(Document layout analysis data)
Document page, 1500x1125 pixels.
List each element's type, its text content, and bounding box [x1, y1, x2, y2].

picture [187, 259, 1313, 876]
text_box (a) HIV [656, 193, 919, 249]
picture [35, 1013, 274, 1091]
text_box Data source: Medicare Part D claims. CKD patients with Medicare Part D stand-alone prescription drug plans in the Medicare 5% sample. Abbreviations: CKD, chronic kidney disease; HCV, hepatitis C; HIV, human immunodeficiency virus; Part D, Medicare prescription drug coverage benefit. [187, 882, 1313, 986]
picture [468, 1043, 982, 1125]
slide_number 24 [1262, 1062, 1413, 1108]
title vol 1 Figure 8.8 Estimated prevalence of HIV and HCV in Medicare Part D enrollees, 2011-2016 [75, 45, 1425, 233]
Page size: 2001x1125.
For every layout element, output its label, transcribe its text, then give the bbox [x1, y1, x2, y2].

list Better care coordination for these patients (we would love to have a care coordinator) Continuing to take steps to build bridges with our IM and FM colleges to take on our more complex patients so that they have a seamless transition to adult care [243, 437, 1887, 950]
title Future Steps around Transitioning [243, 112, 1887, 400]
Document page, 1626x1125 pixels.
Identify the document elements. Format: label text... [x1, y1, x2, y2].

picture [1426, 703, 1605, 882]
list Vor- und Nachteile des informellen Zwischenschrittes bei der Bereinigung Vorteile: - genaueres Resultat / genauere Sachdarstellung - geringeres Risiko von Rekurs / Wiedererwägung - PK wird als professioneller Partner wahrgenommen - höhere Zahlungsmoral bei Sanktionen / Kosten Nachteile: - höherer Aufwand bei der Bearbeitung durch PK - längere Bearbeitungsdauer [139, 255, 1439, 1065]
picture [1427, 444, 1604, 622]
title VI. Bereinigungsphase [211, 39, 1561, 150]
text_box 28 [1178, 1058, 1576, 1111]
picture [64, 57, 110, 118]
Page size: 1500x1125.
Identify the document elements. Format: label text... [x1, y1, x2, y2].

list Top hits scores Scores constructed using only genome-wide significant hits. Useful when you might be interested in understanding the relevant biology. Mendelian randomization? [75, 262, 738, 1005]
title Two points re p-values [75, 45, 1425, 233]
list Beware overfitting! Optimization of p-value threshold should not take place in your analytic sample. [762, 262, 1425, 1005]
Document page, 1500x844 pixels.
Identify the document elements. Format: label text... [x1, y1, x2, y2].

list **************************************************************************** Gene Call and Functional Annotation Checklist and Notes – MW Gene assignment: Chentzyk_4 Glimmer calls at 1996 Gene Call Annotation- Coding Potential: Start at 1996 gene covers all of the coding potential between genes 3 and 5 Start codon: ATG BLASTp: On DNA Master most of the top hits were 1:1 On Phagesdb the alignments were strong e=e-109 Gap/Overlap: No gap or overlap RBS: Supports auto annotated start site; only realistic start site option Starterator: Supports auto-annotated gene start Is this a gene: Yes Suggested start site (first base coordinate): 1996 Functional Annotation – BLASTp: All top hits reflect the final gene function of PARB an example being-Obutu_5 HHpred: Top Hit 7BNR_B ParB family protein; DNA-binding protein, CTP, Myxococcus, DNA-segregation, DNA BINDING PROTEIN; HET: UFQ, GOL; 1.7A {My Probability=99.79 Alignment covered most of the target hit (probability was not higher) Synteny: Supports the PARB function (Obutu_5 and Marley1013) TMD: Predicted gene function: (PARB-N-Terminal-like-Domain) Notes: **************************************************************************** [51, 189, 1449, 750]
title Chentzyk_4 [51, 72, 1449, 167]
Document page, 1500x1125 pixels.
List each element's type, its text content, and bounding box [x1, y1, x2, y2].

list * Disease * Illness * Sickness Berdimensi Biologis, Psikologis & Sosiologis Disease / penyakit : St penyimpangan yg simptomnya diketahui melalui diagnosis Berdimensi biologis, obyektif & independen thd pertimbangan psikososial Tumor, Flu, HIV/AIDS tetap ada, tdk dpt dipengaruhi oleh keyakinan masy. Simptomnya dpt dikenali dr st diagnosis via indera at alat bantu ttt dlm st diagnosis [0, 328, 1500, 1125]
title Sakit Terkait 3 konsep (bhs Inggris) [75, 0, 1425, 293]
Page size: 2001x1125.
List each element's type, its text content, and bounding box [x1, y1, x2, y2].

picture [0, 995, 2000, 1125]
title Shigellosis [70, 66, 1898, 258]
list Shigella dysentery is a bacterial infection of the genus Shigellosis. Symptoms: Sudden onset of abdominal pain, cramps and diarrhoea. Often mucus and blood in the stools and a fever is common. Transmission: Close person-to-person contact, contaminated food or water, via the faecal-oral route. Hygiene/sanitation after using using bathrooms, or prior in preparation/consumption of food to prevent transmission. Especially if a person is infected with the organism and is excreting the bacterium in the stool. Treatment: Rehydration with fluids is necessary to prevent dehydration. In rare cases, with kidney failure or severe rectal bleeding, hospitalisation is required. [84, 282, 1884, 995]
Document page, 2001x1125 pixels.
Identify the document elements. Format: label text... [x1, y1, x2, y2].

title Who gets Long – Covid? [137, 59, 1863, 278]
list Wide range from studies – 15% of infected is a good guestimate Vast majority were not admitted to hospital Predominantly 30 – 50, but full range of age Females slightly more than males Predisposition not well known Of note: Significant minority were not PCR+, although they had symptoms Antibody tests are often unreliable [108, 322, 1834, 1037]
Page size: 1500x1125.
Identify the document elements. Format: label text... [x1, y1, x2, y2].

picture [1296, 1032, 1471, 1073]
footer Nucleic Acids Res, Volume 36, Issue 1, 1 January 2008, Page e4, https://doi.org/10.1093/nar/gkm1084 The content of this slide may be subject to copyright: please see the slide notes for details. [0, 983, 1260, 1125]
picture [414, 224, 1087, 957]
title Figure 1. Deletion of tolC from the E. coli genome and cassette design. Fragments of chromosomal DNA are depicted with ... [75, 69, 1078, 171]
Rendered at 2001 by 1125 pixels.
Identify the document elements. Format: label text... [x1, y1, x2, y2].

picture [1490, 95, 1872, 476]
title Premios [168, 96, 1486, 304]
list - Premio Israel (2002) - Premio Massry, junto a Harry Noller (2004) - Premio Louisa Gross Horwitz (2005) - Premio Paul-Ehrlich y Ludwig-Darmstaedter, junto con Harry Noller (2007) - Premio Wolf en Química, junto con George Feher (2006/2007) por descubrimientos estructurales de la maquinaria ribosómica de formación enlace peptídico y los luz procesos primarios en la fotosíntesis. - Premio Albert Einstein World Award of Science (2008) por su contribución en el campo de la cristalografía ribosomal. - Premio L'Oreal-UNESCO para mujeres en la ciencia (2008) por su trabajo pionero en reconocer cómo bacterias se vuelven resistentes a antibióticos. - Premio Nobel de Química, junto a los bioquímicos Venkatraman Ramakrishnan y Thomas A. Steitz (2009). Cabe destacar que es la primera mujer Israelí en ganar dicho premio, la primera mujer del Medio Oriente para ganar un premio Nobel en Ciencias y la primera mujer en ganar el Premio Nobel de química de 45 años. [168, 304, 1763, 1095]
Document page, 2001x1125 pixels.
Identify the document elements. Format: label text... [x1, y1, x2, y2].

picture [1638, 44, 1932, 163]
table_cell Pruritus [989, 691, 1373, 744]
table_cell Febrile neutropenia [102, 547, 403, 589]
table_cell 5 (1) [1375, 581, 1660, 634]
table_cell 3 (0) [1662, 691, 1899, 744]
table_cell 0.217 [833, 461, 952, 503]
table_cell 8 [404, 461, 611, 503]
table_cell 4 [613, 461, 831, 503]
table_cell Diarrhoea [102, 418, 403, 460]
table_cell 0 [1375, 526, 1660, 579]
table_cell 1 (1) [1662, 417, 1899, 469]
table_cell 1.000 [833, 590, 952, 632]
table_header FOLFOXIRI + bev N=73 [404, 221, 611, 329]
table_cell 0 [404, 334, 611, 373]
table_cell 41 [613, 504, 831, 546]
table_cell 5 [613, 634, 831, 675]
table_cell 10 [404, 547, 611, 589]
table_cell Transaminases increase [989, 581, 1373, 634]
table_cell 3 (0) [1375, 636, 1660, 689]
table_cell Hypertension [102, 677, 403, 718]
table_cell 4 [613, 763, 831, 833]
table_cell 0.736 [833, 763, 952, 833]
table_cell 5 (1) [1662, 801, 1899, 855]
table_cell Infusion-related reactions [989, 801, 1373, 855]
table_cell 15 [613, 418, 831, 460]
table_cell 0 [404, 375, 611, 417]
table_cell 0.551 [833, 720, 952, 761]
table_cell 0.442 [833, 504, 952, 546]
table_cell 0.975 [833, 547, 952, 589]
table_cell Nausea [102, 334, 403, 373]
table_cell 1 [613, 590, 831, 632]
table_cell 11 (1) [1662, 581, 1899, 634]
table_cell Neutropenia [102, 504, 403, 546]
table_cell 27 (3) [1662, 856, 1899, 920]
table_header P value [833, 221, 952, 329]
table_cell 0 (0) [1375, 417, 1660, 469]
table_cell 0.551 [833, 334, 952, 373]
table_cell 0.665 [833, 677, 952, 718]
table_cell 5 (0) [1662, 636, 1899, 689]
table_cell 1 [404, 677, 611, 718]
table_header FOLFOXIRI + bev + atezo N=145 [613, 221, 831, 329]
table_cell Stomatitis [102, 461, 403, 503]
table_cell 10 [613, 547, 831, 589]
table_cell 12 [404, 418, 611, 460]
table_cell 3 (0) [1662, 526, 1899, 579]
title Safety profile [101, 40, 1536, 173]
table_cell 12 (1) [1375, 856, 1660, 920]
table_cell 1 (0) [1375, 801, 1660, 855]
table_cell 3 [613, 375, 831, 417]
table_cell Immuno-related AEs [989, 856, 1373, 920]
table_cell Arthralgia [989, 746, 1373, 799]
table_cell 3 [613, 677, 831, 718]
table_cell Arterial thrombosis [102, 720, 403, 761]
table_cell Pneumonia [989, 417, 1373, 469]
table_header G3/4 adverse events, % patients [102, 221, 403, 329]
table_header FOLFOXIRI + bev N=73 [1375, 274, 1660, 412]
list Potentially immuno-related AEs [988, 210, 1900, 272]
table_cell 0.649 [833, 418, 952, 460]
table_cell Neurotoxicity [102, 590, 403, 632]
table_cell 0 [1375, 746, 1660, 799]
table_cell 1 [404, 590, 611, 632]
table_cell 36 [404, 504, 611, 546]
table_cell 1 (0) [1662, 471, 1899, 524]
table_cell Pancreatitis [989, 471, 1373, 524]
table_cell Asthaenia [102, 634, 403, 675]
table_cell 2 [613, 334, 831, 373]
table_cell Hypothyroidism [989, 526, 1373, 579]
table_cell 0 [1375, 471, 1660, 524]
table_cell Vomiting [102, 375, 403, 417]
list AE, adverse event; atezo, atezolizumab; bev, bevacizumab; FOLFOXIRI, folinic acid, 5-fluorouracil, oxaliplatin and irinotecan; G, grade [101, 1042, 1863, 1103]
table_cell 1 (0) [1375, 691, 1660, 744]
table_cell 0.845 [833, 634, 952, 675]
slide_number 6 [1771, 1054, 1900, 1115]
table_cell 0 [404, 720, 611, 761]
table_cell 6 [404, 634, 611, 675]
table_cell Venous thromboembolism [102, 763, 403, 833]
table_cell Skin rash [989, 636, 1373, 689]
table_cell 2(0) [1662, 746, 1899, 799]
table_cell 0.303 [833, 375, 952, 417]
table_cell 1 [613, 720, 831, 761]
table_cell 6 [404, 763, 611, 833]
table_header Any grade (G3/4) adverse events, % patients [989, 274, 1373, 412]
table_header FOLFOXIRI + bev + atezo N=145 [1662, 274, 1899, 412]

▶ **Task instructions**
Exactly how many lines in the records contain the string "FOLFOXIRI"? Give that number alone.

▶ **Exercise answer**
5